Steigt um den ersten Geburtstag herum das Fieberthermometer auf über 39 Grad und geht einher mit Halsschmerzen, Durchfall und Übelkeit, deutet dies auf eines hin: das Dreitagefieber. Wie der Name es sagt, hält der Zustand etwa drei Tage an, dann verschwindet das Fieber so plötzlich wie es gekommen ist. Es folgt ein rötlicher Ausschlag auf der Haut, der nach weiteren drei Tagen verschwindet. Nun ist das Kind lebenslang immun gegen den Verursacher, ein Herpes-Virus.

Gegen das Fieber hilft zunächst einmal: Ruhe bewahren. Bevor man zu Medikamenten, Fiebersäften oder -zäpfchen greift, können die guten alten Wadenwickel helfen, den Fieberanstieg zu bremsen. Oder man bedient sich des Naturheilmittels der Schüßler-Salze, frei erhältlich in jeder Apotheke. Mit Salz Nummer 3 (bei erster Erwärmung) und Nummer 5 (ab 39 Grad) kann das Fieber-Übel von Beginn an eingedämmt werden, ohne es “abzuschalten”. Das Dreitagefieber tritt meist zwischen dem sechsten und 36. Lebensmonat auf, die Erreger werden mit der Atemluft übertragen. Ein bis zwei Wochen nach der Ansteckung kommt es zum Fieber.

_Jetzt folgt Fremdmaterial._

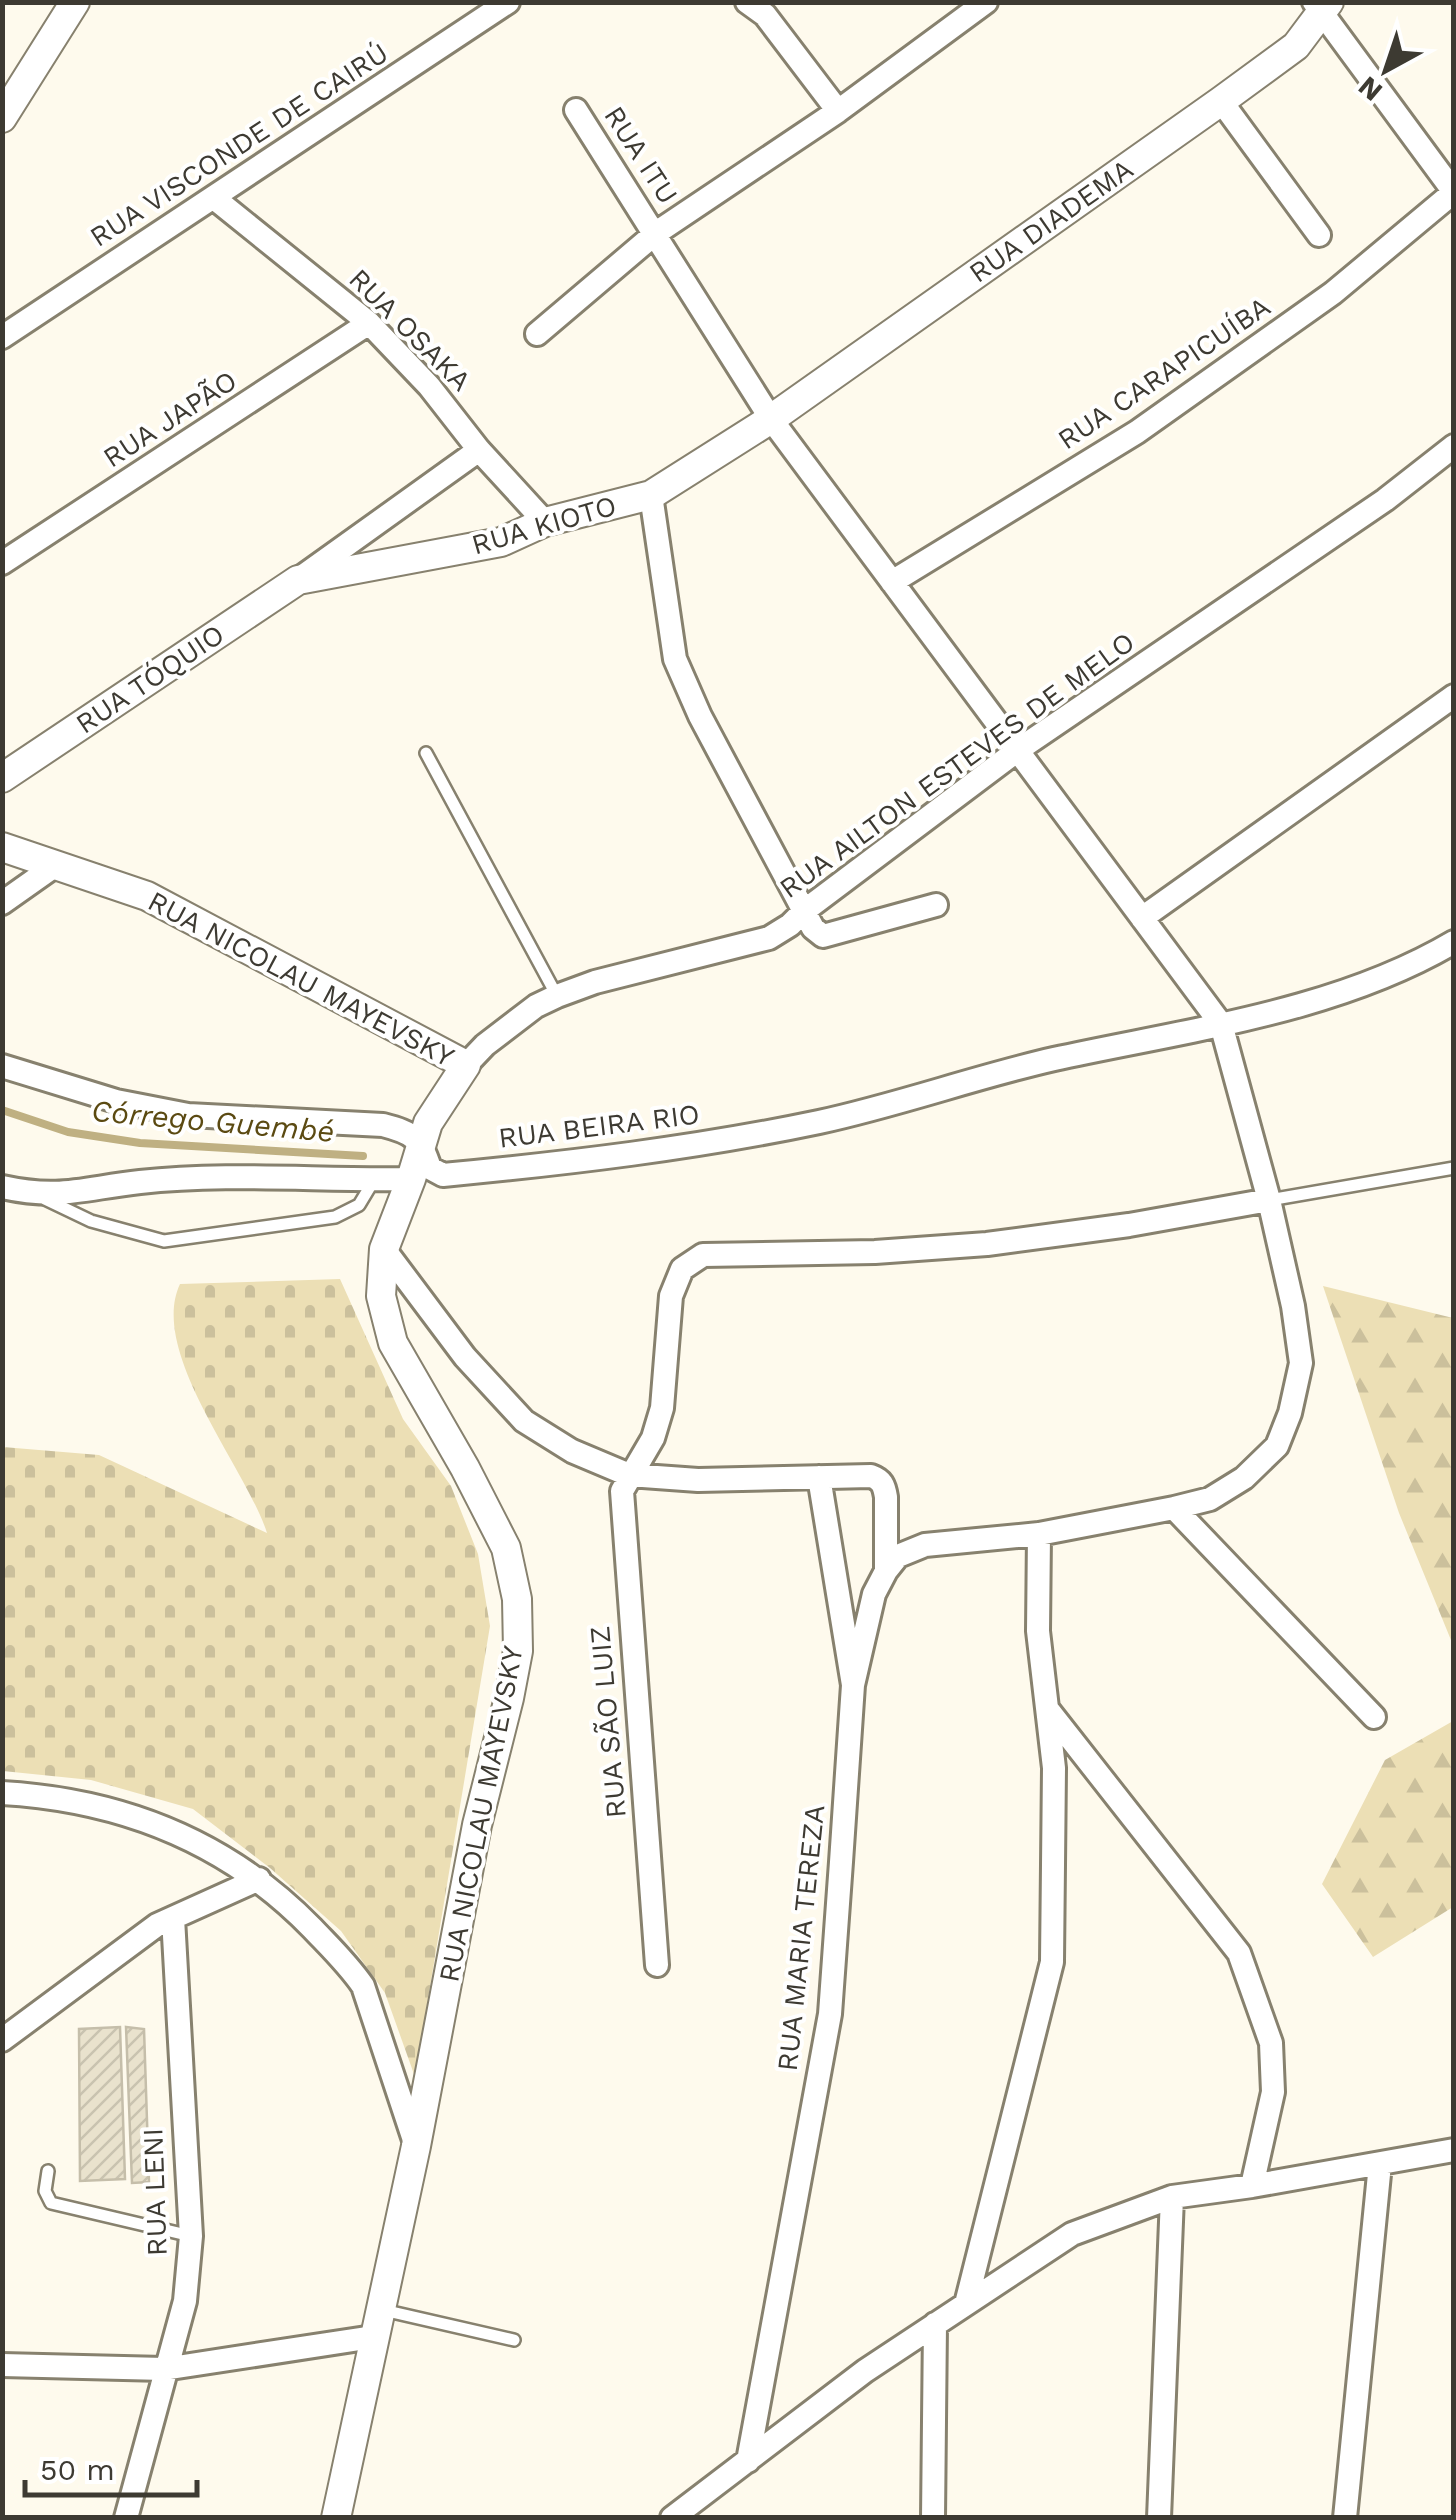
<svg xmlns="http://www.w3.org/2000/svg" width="1456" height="2520" font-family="'Work Sans',sans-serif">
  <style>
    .forest { fill: url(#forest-firs) }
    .cemetery { fill: url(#cemetery-stones) }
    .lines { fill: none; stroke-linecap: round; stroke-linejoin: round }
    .stream { stroke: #bfb082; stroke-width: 8 }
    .building { fill: url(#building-hatch); stroke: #c5beaa; stroke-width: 2.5 }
    .service-casing { stroke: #87816e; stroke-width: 16 }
    .minor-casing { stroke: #87816e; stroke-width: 28 }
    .tertiary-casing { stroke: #87816e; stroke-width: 32 }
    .service { stroke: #fff; stroke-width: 11 }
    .minor { stroke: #fff; stroke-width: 22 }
    .tertiary { stroke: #fff; stroke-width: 28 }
    .labels { text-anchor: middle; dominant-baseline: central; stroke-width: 8; stroke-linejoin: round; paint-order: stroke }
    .street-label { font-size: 28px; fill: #3d3a32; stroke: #fff }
    .water-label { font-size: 30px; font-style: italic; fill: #5b4a12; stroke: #fff }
  </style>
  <defs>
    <pattern id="forest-firs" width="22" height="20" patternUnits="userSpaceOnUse" patternTransform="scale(2.5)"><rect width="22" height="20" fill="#ecdfb5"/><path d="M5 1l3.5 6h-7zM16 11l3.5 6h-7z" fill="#cbc09c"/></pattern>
    <pattern id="cemetery-stones" width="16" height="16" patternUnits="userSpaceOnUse" patternTransform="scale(2.5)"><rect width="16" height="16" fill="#ecdfb5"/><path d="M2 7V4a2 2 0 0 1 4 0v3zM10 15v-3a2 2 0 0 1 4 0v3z" fill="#cbc09c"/></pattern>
    <pattern id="building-hatch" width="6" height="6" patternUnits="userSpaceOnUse" patternTransform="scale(2.5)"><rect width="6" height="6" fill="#e9e2cd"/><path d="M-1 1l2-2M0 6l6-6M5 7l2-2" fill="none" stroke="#c9c3b0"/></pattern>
  </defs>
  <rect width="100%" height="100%" fill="#fefaed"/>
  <path class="forest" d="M1323,1286L1453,1318V1645L1399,1513Z
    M1453,1721V1907L1373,1957L1322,1884L1385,1760Z"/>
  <path class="cemetery" d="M340,1279L403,1419L451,1486L478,1554L490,1626L415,2077L385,1993L341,1931L270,1868L193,1809L91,1780L3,1771V1447L99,1455L267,1533C246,1467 148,1352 180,1284Z"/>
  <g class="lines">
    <path class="stream" d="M2,1110L68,1132L140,1143L363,1156"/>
  </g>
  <path class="building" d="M120,2027L125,2179L80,2181L79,2029Z
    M126,2027L144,2029L149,2182L132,2183Z"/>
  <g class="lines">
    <defs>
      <path id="service" d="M426,753L557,996
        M45,1199L91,1221L164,1241L335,1217L359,1205L374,1180
        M1269,1200L1454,1168
        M48,2171L45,2191L51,2203L191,2236
        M383,2310L514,2340"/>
      <path id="minor" d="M747,2L765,15L838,111
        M1221,101L1319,235
        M576,110L771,419L1221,1024L1269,1200L1293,1306L1301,1363L1290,1413L1277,1446L1244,1478L1210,1499L1174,1508L1039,1534L925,1545L898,1556L886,1571L874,1594L853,1685
        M214,198L369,323L429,386L479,450L545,522
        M537,334L656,233L838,111L986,2
        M2,337L508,2
        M651,495L675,659L700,716L813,928L823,936L936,905
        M2,563L369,323
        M299,579L479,450
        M892,582L1137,432L1333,293L1454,192L1314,2
        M2,903L53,867
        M1142,918L1454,696
        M466,1065L485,1045L536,1006L557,996L595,982L769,938L790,925L804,911L1018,750L1385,500L1454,446
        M2,1066L116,1101L188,1115L383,1125C414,1133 420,1138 430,1168L443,1175C569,1163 695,1148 819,1122C898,1105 975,1077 1054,1059C1186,1030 1336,1012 1454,942
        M2,1187C61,1200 84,1188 140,1182C230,1172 321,1181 411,1179
        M384,1249L465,1357L524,1421L572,1451L629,1475L698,1480L871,1476C882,1480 884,1485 886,1497V1571
        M1174,1508L1374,1717
        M1049,1711L1239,1953L1271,2043L1273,2092L1252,2186
        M2,1793C123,1800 228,1842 312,1928C330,1947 348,1964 363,1986L416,2146
        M657,1965L622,1491L653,1438L662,1408L671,1296L682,1269L703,1255L875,1252L987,1244L1129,1225L1269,1200
        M2,2040L157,1925L259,1879
        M966,2304L1052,1962L1054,1768L1038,1631L1039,1534
        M2,2365L164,2369L373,2337
        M748,2461L830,2014L841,1862L853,1685L819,1477
        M126,2518L185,2301L191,2236L173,1918
        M672,2518L865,2371L1072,2234L1172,2197L1252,2186L1454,2150
        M933,2518L935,2324
        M1159,2518L1172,2197
        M1345,2518L1380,2164"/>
      <path id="tertiary" d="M2,118L75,2
        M2,778L298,580L501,542L545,522L651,495L771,419L1221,101L1296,46L1329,2
        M2,847L147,896L466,1065L428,1123L411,1179L384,1249L381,1296L393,1343L465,1468L506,1548L517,1599L518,1651L509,1698L477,1825L416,2146L336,2518"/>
    </defs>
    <use href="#service" class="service-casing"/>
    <use href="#minor" class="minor-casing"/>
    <use href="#tertiary" class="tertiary-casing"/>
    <use href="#service" class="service"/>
    <use href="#minor" class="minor"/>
    <use href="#tertiary" class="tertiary"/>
  </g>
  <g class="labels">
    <g class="street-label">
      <text transform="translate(239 145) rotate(-33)">RUA VISCONDE DE CAIRÚ</text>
      <text transform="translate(641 155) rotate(57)">RUA ITU</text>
      <text transform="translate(1051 221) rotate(-35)">RUA DIADEMA</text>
      <text transform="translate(410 330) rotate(45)">RUA OSAKA</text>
      <text transform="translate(1164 373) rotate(-34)">RUA CARAPICUÍBA</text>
      <text transform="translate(170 419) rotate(-33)">RUA JAPÃO</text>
      <text transform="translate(544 525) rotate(-16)">RUA KIOTO</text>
      <text transform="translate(150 679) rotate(-34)">RUA TÓQUIO</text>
      <text transform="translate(957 765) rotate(-36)">RUA AILTON ESTEVES DE MELO</text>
      <text transform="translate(301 979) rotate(28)">RUA NICOLAU MAYEVSKY</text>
      <text transform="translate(599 1126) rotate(-7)">RUA BEIRA RIO</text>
      <text transform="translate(608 1722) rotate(-95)">RUA SÃO LUIZ</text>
      <text transform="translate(481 1814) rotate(-79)">RUA NICOLAU MAYEVSKY</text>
      <text transform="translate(801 1938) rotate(-84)">RUA MARIA TEREZA</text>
      <text transform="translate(155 2192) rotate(-92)">RUA LENI</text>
    </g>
    <g class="water-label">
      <text transform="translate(213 1121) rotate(5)">Córrego Guembé</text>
    </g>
  </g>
  <rect width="1456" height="2520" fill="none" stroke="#3d3a32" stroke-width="10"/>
  <g transform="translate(1386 70) rotate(220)" stroke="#ffffff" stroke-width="8" paint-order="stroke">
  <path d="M0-8L18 38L0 25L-18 38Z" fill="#3d3a32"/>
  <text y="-15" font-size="28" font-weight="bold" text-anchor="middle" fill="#3d3a32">N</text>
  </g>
  <path d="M25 2480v15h172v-15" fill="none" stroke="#3d3a32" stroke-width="5"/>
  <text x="40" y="2480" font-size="30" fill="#3d3a32" stroke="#ffffff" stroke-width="8" paint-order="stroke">50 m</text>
</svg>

Fieber ist zunächst einmal ein normales, sogar gewünschtes, Abwehrverhalten des Körpers. Doch bei manchen Kindern kann es auch zu einem Fieberkrampf kommen. Dann ist schnelles Handeln gefragt. Zuckungen, Krämpfe, Blaufärbung der Lippen sind Signale, auf die man sofort mit einem Fieberzäpfchen reagieren sowie den Arzt aufsuchen sollte. Außer in derartigen schweißtreibenden Notfällen ist Coolness gefragt. Kind beobachten und viel zu trinken geben, heißt die Devise. Ein Bettchen mit einer leichten Decke ist nahezu alles, was es braucht. Bei Besserung kann eine Suppe mit lustigen Sternchen oder Piraten Wunder bewirken.